WHAT IS EXPECTED:
Please restate every line below exactly, without any pictures.

DATA TO USE Block Start

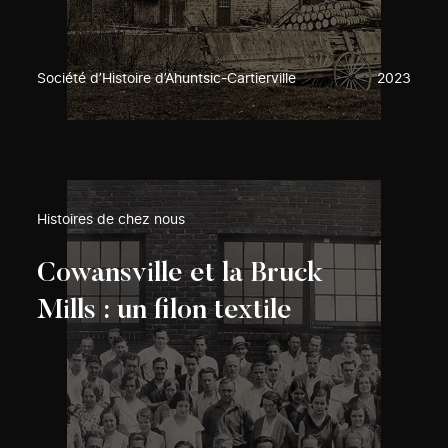
Société d’Histoire d’Ahuntsic-Cartierville
2023
Histoires de chez nous
Cowansville et la Bruck
Mills : un filon textile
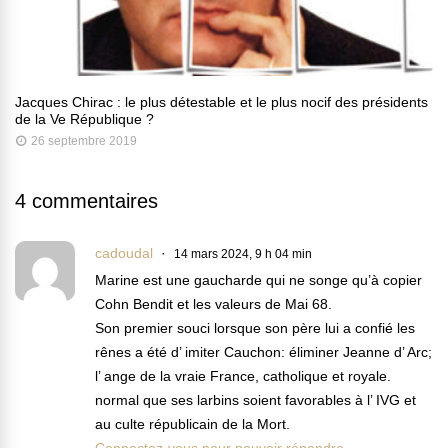
Jacques Chirac : le plus détestable et le plus nocif des présidents
de la Ve République ?
26 septembre 2019
4 commentaires
cadoudal
14 mars 2024, 9 h 04 min
Marine est une gaucharde qui ne songe qu’à copier
Cohn Bendit et les valeurs de Mai 68.
Son premier souci lorsque son père lui a confié les
rênes a été d’ imiter Cauchon: éliminer Jeanne d’ Arc;
l’ ange de la vraie France, catholique et royale.
normal que ses larbins soient favorables à l’ IVG et
au culte républicain de la Mort.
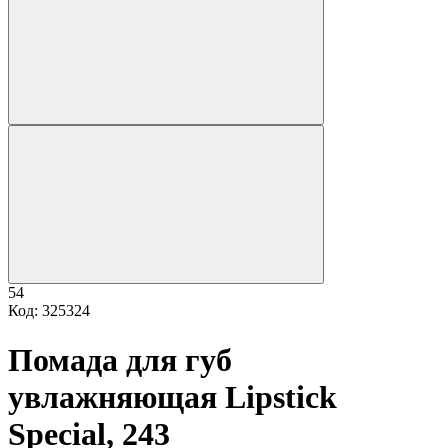
54
Код: 325324
Помада для губ
увлажняющая Lipstick
Special, 243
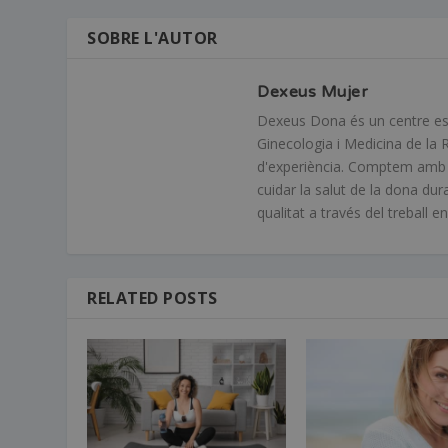
SOBRE L'AUTOR
Dexeus Mujer
Dexeus Dona és un centre espec
Ginecologia i Medicina de la 
d'experiència. Comptem amb mé
cuidar la salut de la dona dur
qualitat a través del treball 
RELATED POSTS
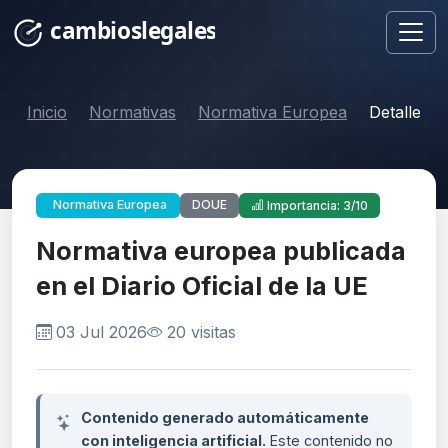
Inicio
Normativas
Normativa Europea
Detalle
DOUE
Normativa Europea
Importancia: 3/10
Normativa europea publicada
en el Diario Oficial de la UE
03 Jul 2026
20 visitas
Contenido generado automáticamente
con inteligencia artificial.
Este contenido no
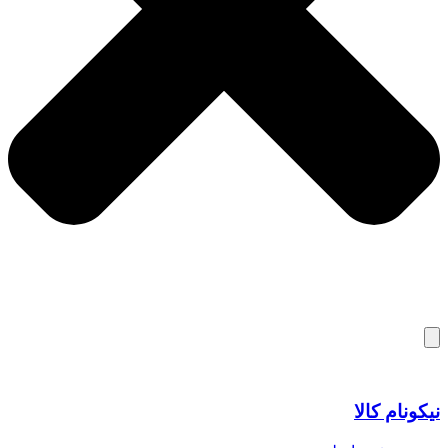
نیکونام کالا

DATA TO USE Block End

RESPONSE AREA:
Société d’Histoire d’Ahuntsic-Cartierville
2023
Histoires de chez nous
Cowansville et la Bruck
Mills : un filon textile
Jacques Chirac : le plus détestable et le plus nocif des présidents
de la Ve République ?
26 septembre 2019
4 commentaires
cadoudal
14 mars 2024, 9 h 04 min
Marine est une gaucharde qui ne songe qu’à copier
Cohn Bendit et les valeurs de Mai 68.
Son premier souci lorsque son père lui a confié les
rênes a été d’ imiter Cauchon: éliminer Jeanne d’ Arc;
l’ ange de la vraie France, catholique et royale.
normal que ses larbins soient favorables à l’ IVG et
au culte républicain de la Mort.
54
Код: 325324
Помада для губ
увлажняющая Lipstick
Special, 243
SOBRE L'AUTOR
Dexeus Mujer
Dexeus Dona és un centre espec
Ginecologia i Medicina de la 
d'experiència. Comptem amb mé
cuidar la salut de la dona dur
qualitat a través del treball 
RELATED POSTS
Inicio
Normativas
Normativa Europea
Detalle
DOUE
Normativa Europea
Importancia: 3/10
Normativa europea publicada
en el Diario Oficial de la UE
03 Jul 2026
20 visitas
Contenido generado automáticamente
con inteligencia artificial.
Este contenido no
نیکونام کالا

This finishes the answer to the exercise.